There is nothing quite like the British roadster. The driving experience is unparalleled: the wind whips through your hair as the car roars down narrow country lanes, its exhaust note rising above the breeze while the little car takes the curves with remarkable poise and precision. Ask anyone who has ever spent time in an MG, or a Triumph, or a Sunbeam, or an Austin-Healey, or a Lotus - all will tell you of the experience in terms that are positively glowing.

If only the headlights were too.

For the mechanical experience is also unparalleled. Let us start, if we can, with the electrical systems, supplied by Lucas, Prince of Darkness. The jokes are innumerable (why do the British drink warm beer? Because Lucas makes the refrigerators), and let us not forget the Lucas three-position switch (Dim, Flicker, and Short.) But of course those were far from the only problems; the cars often enjoyed all the build quality one might expect from British Leyland, a government-owned auto industry plagued with labor unrest. Their owners, however, did not enjoy it one bit.
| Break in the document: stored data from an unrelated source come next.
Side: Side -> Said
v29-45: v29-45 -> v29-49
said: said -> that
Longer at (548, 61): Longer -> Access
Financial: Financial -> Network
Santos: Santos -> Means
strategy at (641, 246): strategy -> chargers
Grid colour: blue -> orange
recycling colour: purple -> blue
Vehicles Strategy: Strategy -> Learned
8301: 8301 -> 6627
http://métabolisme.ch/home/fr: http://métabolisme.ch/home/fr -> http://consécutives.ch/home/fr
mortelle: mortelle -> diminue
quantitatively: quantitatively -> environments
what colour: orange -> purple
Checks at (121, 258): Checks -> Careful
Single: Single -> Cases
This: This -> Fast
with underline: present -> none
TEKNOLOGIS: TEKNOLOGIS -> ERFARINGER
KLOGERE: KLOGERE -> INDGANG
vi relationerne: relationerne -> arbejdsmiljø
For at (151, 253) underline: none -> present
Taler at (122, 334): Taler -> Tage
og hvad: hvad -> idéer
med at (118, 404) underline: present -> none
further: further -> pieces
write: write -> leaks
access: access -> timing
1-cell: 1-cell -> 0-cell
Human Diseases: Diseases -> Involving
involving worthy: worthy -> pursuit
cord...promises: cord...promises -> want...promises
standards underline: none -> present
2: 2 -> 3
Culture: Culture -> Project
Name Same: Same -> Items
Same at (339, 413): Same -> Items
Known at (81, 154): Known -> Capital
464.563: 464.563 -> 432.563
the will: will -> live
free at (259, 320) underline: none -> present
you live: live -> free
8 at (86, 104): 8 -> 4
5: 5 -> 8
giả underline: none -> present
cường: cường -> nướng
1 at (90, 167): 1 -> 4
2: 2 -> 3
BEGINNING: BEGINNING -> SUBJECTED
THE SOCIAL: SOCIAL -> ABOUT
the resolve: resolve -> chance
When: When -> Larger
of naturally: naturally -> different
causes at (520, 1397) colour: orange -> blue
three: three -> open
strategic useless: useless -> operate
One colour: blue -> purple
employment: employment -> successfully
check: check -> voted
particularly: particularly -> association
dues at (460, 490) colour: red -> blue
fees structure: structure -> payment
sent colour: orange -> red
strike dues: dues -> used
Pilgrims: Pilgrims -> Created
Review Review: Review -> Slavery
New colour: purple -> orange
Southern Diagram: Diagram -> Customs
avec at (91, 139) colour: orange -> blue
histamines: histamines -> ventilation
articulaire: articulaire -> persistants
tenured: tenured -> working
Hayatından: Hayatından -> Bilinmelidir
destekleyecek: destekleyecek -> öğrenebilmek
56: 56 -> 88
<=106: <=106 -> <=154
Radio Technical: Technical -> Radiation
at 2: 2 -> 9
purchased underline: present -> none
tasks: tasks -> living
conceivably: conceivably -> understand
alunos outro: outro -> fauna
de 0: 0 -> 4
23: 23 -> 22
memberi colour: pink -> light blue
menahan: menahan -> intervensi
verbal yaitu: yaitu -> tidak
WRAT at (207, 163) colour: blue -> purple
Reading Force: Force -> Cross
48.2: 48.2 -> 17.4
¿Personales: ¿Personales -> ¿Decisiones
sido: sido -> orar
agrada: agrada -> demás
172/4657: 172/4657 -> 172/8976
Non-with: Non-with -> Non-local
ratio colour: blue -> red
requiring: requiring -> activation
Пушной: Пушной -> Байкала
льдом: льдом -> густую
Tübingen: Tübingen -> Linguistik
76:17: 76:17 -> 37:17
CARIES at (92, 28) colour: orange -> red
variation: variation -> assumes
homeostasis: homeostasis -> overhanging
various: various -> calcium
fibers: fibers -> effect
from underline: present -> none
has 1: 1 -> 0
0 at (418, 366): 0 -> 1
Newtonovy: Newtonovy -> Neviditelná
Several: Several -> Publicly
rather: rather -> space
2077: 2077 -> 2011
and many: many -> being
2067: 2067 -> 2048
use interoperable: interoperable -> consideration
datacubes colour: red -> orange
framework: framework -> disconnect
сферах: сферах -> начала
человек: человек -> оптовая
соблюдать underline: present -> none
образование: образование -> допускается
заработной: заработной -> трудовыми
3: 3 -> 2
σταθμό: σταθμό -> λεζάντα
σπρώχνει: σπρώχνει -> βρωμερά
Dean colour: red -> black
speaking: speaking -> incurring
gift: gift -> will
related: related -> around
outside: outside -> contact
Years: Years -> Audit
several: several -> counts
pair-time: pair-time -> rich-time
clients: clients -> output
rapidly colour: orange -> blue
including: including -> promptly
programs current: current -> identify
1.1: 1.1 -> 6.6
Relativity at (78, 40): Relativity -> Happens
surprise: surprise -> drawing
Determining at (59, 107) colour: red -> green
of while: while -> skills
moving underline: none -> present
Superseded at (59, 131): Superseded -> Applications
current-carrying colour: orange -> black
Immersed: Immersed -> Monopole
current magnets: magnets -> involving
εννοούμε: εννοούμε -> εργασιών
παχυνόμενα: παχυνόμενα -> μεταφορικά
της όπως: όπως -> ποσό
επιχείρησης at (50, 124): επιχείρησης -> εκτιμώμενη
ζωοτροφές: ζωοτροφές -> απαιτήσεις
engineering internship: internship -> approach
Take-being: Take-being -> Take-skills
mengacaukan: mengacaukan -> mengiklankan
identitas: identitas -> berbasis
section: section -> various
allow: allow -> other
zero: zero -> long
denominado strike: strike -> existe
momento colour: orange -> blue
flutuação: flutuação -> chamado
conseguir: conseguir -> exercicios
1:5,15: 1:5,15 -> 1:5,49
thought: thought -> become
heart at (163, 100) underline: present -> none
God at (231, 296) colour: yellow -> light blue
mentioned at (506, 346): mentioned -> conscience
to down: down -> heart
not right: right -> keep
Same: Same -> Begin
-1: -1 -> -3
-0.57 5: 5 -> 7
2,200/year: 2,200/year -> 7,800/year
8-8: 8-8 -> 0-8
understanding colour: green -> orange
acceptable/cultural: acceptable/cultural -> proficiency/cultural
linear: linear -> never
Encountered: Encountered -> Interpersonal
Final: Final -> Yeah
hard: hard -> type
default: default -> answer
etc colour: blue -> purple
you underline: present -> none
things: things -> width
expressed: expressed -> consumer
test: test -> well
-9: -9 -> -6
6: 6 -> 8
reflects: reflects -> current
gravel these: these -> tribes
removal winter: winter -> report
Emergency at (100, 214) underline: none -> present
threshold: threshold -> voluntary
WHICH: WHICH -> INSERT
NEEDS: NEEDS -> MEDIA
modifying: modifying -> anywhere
As Jeremy Clarkson has said, British Leyland products suffered from "hopeless design, shoddy workmanship, and Biblical unreliability."

Yes, there is nothing quite like the British roadster - and for that we should all give thanks.

But then along came Mazda. Actually, along came an American automotive journalist named Bob Hall, who, when asked by Mazda managing director Kenichi Yamamoto in 1979 what kind of cars Mazda should be building, answered that an affordable open sports car would be just the thing. Two years later, Hall was working for Mazda, and in 1989 the first Miata went on sale: an affordable open sports car whose driving experience is said to be based on the concept of Jinbai Ittai - "horse and rider as one" - and whose mechanical experience is based on the concept of working on both even- and odd-numbered days. It is a formula which blends the best of both worlds - the British driving experience, the Japanese mechanical experience - and it has been a stunning success: to date, Mazda has sold more than 800,000 Miatas.

And tomorrow, I will buy one of them. It is a white 1997 base model with power nothing: the locks, windows, and steering are all manual. The car does have air conditioning, a $900 option that year. It is as elemental as a car can be, and in an era when cars are loaded with every luxury imaginable - from DVD-based navigation systems to heads-up displays, from heated steering wheels to massaging seats - it is a breath of fresh air. It is a simple car, asking little, offering much. I can't wait.